While not an update on the "march to staging", this is one that I wanted to share that answered a lot of questions for me.
Recently on Facebook (and about the only redeeming thing ABOUT Facebook) is that a woman who joined one of the groups I am a member of, was going thru her father's collection (he was an ex-employee) and had been sharing some reports and other such things with the group. She posted pieces of a November 1943 Director's Special that seemed very interesting, and she was more than happy to make scans of it! So less than a week later, I receive 79 scanned pages of this report, and low and behold, it had some VERY enlightening info that is specific to my layout!
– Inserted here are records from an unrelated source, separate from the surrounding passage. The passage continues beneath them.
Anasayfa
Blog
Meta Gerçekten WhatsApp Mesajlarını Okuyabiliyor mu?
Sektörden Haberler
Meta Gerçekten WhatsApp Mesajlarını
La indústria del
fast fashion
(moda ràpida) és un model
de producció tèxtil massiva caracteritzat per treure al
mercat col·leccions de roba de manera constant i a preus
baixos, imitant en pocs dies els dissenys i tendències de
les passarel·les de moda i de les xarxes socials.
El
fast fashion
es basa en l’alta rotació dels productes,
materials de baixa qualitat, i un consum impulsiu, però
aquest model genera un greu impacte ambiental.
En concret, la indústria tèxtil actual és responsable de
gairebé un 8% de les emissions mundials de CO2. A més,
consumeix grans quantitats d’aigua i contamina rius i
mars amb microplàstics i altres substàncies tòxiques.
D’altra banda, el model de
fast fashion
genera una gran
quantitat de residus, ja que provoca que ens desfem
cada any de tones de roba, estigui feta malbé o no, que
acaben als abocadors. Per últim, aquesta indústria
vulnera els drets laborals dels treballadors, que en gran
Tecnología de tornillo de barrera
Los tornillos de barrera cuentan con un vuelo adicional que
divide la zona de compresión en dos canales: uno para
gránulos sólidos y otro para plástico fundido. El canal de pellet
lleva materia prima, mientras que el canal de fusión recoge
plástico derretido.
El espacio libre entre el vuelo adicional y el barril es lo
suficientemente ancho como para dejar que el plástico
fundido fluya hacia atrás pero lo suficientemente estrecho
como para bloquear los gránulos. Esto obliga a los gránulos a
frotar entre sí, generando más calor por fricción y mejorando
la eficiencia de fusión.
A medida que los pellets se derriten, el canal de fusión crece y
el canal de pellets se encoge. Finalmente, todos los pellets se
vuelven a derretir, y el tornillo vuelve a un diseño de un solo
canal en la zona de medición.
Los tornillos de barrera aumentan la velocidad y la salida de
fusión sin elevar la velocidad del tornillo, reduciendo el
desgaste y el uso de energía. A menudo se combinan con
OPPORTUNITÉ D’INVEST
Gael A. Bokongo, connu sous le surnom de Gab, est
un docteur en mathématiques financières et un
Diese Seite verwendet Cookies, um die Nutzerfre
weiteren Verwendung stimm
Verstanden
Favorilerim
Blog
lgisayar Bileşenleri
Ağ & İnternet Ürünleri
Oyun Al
In case you aren't aware, my LV industrial branch on the layout is (was) called the "Edgewater Branch", and it served, in particular, a milk unloading platform (it's main reason for being), a large coal trestle, and a few other little industries. Also, carloading car counts between the various NY railroads via carfloats are mentioned, and even though I am modeling 1951, and this was during WW2, it's still an interesting insight, to say the least. In all my research on this piece of the railroad for the last twenty years, I've yet to see any of these details that I quite frankly, feel are SO important to prototypical operation.
So, without any more ado, here are the two pages that pertain to my layout that I am so excited to share with all of you (I would suggest saving them to your computer or other such imaging software to read, as they are too small to read in the blog because of the way they were sent to me)......
I hope that for any of you out there still reading this, that you are able to come into such detailed info for your own particular prototype, because it's these little details that make prototype operations so much more enjoyable, at least for me!